* [TASK OBJECTIVE]:
Output what the records say, word for word, with no images.

--- PROVIDED INFORMATION Enclosed Below ---

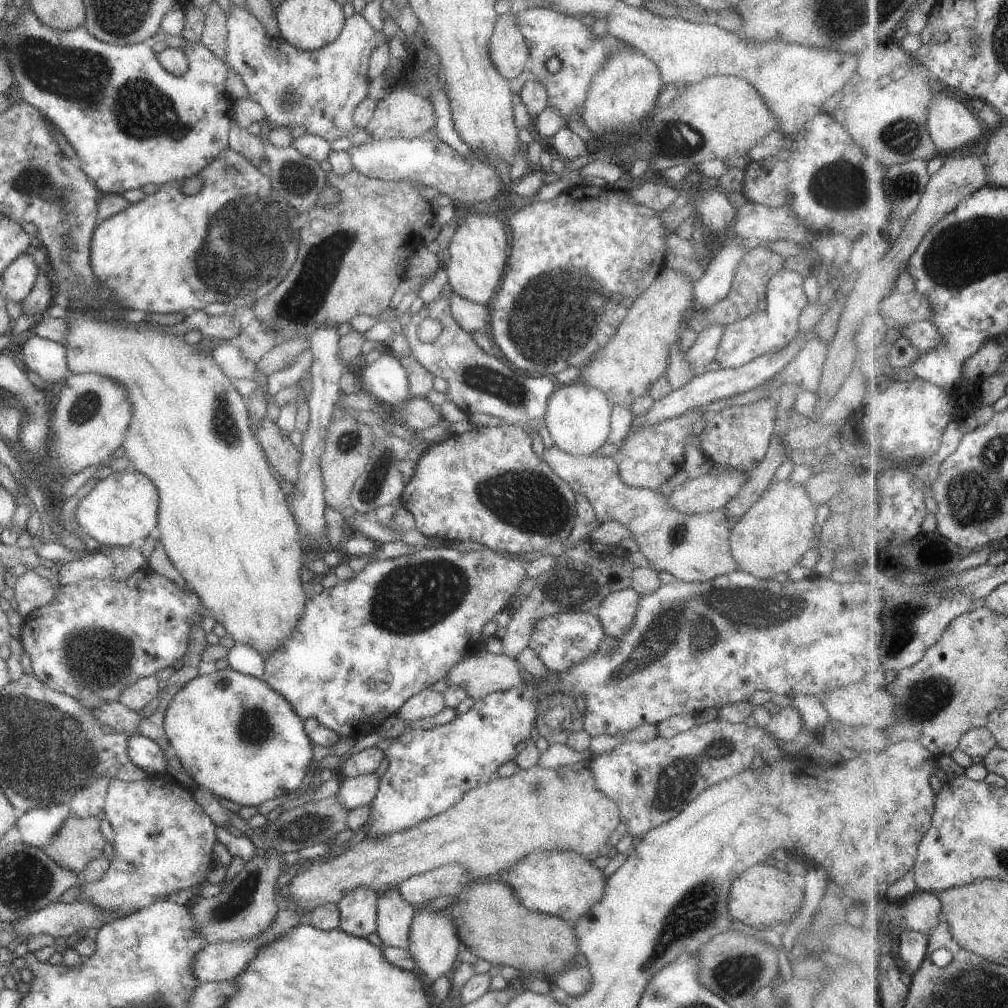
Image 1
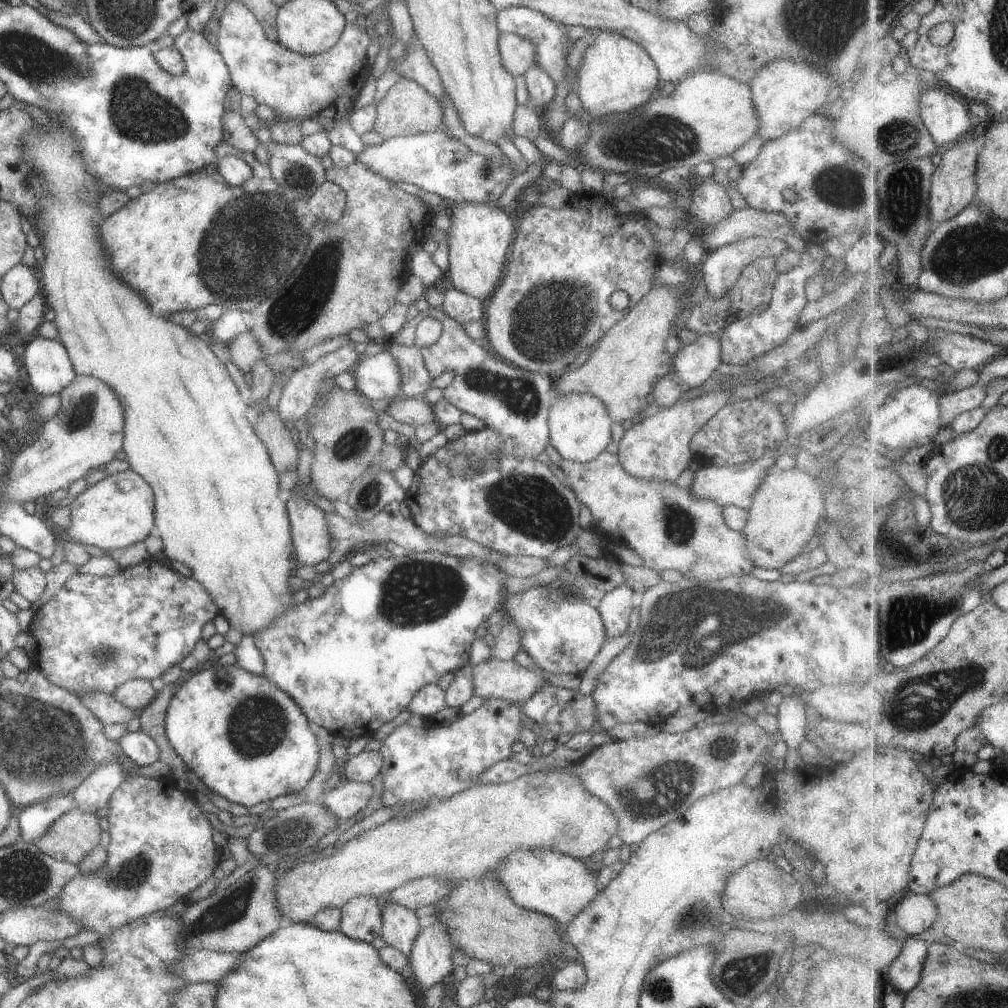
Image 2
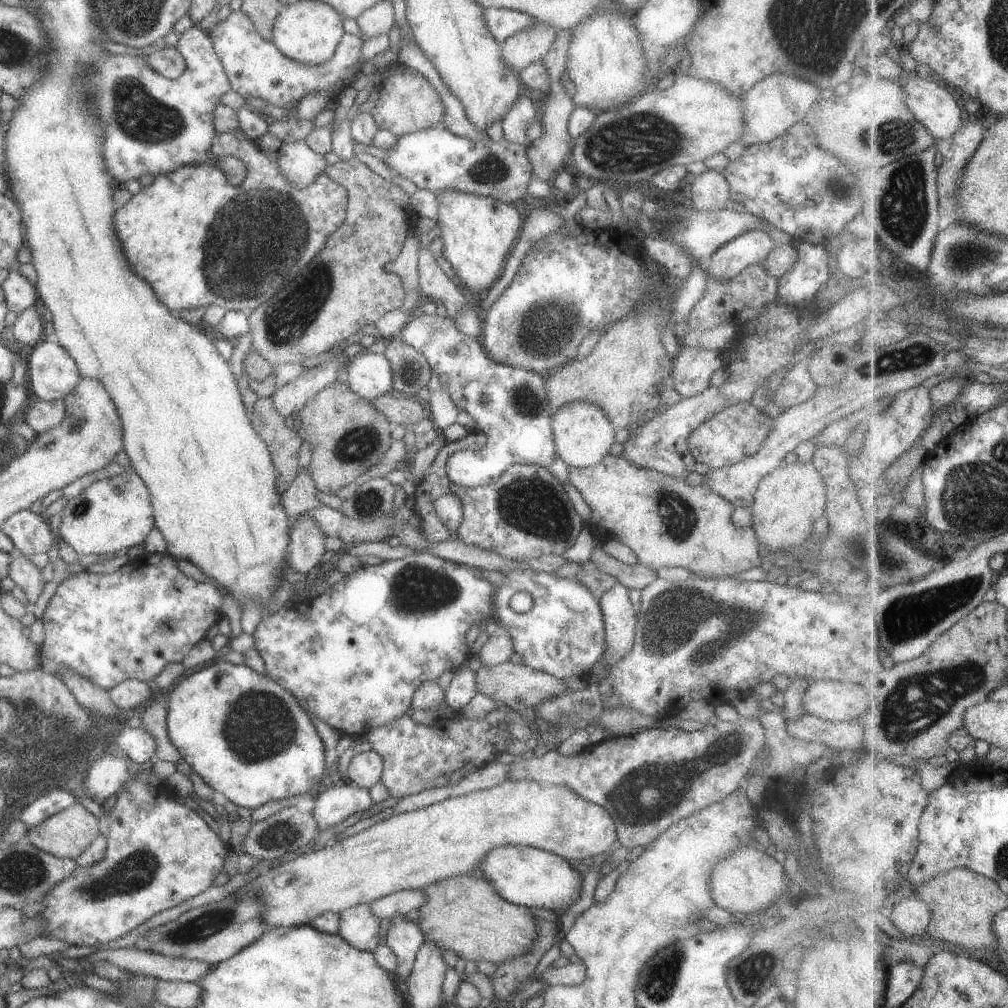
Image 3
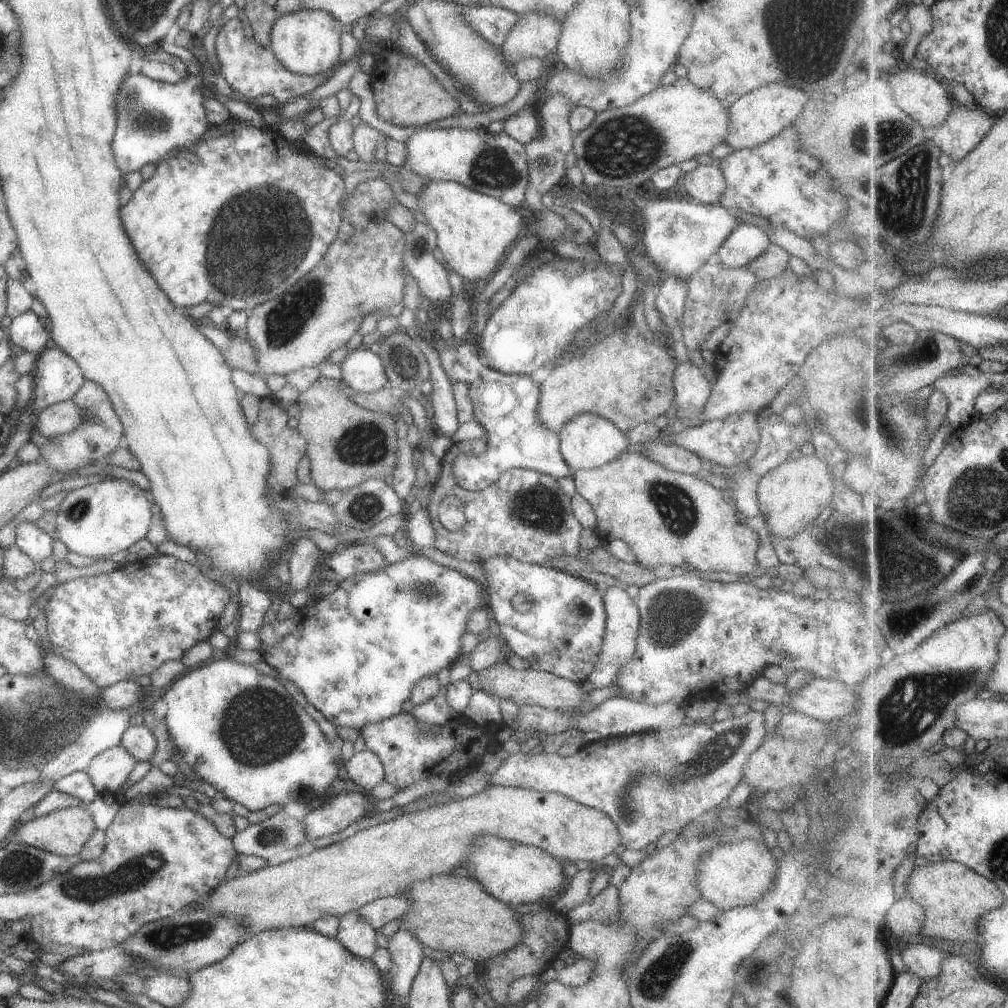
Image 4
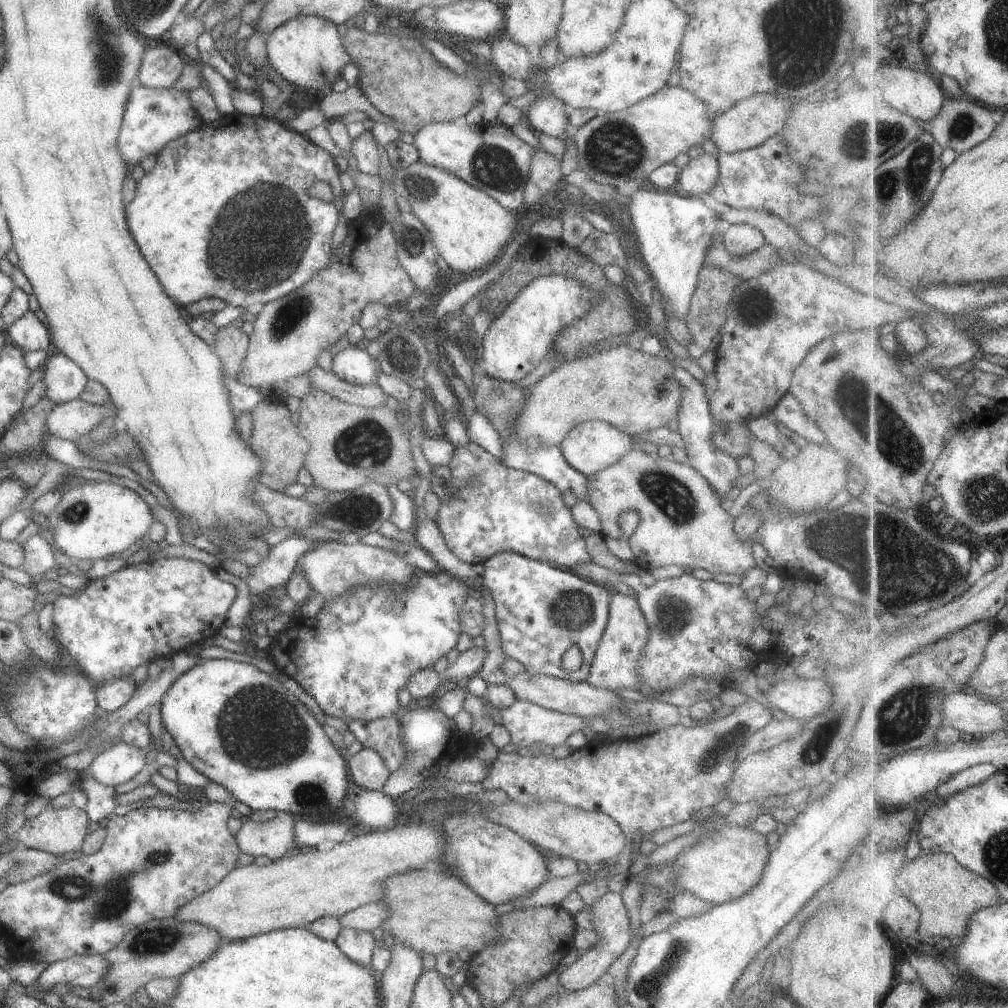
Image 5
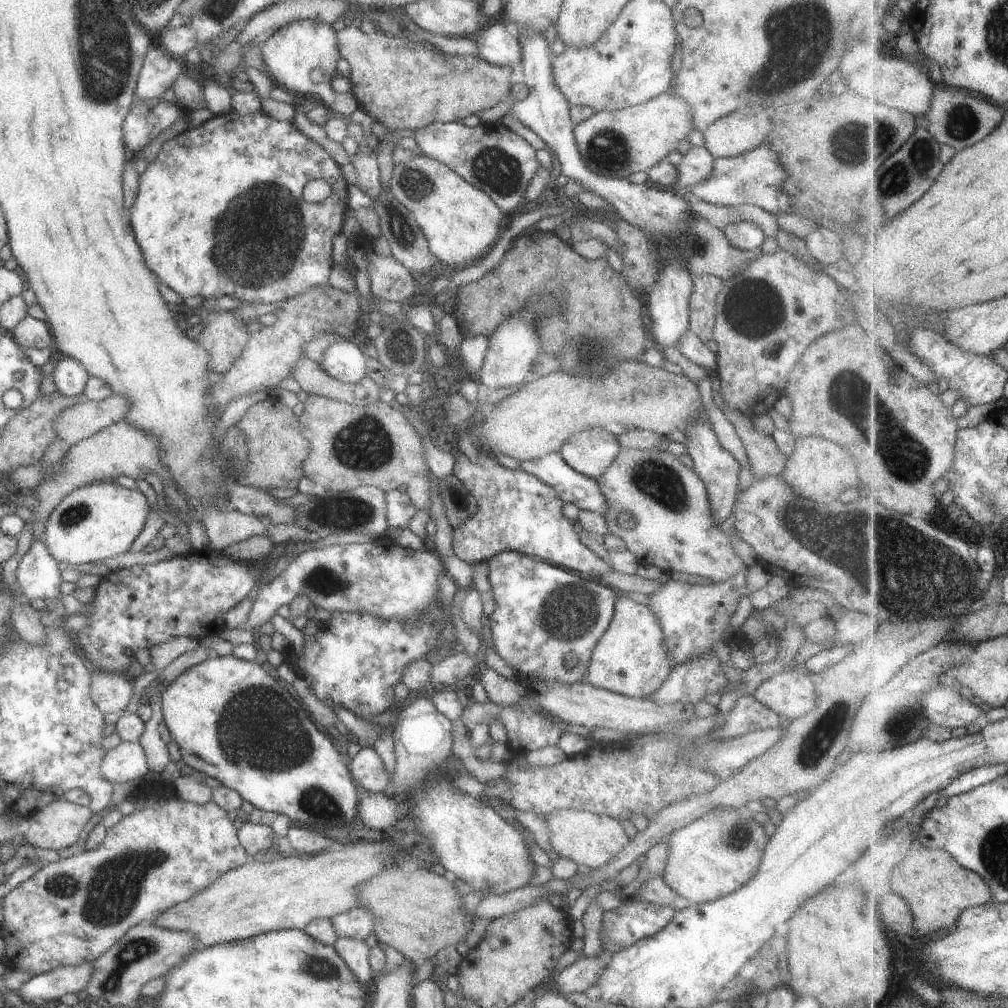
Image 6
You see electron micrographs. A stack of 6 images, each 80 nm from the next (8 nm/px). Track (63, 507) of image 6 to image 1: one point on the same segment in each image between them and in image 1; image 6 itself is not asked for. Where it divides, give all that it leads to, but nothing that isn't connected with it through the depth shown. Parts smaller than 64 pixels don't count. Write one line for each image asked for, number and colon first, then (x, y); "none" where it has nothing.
1: (121, 509)
2: (118, 510)
3: (114, 513)
4: (99, 519)
5: (96, 520)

--- End of Enclosed PROVIDED INFORMATION ---

* [OUTPUT FOR THIS TASK]:
Image 1
Image 2
Image 3
Image 4
Image 5
Image 6
You see electron micrographs. A stack of 6 images, each 80 nm from the next (8 nm/px). Track (63, 507) of image 6 to image 1: one point on the same segment in each image between them and in image 1; image 6 itself is not asked for. Where it divides, give all that it leads to, but nothing that isn't connected with it through the depth shown. Parts smaller than 64 pixels don't count. Write one line for each image asked for, number and colon first, then (x, y); "none" where it has nothing.
1: (121, 509)
2: (118, 510)
3: (114, 513)
4: (99, 519)
5: (96, 520)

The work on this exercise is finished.